_Task description_
In the records below, find the line that contains "172 270 1546" and the line that contains "595 195 2.68". Set down exactly those lines and every line between them, and nothing more.

_Data records_
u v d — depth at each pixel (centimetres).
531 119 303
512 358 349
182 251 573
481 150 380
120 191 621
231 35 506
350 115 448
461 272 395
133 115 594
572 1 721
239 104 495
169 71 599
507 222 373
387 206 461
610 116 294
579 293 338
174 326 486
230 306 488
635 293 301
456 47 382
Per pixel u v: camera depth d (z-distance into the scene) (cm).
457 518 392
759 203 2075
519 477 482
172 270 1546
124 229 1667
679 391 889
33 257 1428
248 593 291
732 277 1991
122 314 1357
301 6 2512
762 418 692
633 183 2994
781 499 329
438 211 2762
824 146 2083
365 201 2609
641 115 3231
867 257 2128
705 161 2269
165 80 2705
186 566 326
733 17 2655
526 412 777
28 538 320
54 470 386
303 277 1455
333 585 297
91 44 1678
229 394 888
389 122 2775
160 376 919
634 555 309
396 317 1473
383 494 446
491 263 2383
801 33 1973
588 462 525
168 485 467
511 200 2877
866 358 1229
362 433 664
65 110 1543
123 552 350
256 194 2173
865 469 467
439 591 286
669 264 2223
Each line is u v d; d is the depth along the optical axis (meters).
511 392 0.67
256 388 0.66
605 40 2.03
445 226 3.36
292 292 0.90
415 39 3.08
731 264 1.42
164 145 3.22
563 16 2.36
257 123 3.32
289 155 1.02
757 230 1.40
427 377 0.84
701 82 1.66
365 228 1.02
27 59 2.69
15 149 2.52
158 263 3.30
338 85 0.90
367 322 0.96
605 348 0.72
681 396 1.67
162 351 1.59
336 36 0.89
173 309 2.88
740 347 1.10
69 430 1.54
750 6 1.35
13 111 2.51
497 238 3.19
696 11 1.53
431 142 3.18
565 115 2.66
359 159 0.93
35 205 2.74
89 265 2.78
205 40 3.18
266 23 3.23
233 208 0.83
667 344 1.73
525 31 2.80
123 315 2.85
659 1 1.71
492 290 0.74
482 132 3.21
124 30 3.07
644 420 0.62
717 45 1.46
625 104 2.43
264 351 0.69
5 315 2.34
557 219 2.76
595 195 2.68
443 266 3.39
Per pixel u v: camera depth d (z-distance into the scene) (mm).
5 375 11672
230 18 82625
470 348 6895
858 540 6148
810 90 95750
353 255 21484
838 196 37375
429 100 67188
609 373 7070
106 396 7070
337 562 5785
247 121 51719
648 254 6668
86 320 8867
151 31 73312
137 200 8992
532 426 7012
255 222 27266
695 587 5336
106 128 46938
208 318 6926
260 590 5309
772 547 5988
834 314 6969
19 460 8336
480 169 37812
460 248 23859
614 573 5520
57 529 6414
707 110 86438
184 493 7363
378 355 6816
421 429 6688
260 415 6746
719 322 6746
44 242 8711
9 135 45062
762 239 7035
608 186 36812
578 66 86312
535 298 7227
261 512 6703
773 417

_Reply_
172 270 1546
124 229 1667
679 391 889
33 257 1428
248 593 291
732 277 1991
122 314 1357
301 6 2512
762 418 692
633 183 2994
781 499 329
438 211 2762
824 146 2083
365 201 2609
641 115 3231
867 257 2128
705 161 2269
165 80 2705
186 566 326
733 17 2655
526 412 777
28 538 320
54 470 386
303 277 1455
333 585 297
91 44 1678
229 394 888
389 122 2775
160 376 919
634 555 309
396 317 1473
383 494 446
491 263 2383
801 33 1973
588 462 525
168 485 467
511 200 2877
866 358 1229
362 433 664
65 110 1543
123 552 350
256 194 2173
865 469 467
439 591 286
669 264 2223
Each line is u v d; d is the depth along the optical axis (meters).
511 392 0.67
256 388 0.66
605 40 2.03
445 226 3.36
292 292 0.90
415 39 3.08
731 264 1.42
164 145 3.22
563 16 2.36
257 123 3.32
289 155 1.02
757 230 1.40
427 377 0.84
701 82 1.66
365 228 1.02
27 59 2.69
15 149 2.52
158 263 3.30
338 85 0.90
367 322 0.96
605 348 0.72
681 396 1.67
162 351 1.59
336 36 0.89
173 309 2.88
740 347 1.10
69 430 1.54
750 6 1.35
13 111 2.51
497 238 3.19
696 11 1.53
431 142 3.18
565 115 2.66
359 159 0.93
35 205 2.74
89 265 2.78
205 40 3.18
266 23 3.23
233 208 0.83
667 344 1.73
525 31 2.80
123 315 2.85
659 1 1.71
492 290 0.74
482 132 3.21
124 30 3.07
644 420 0.62
717 45 1.46
625 104 2.43
264 351 0.69
5 315 2.34
557 219 2.76
595 195 2.68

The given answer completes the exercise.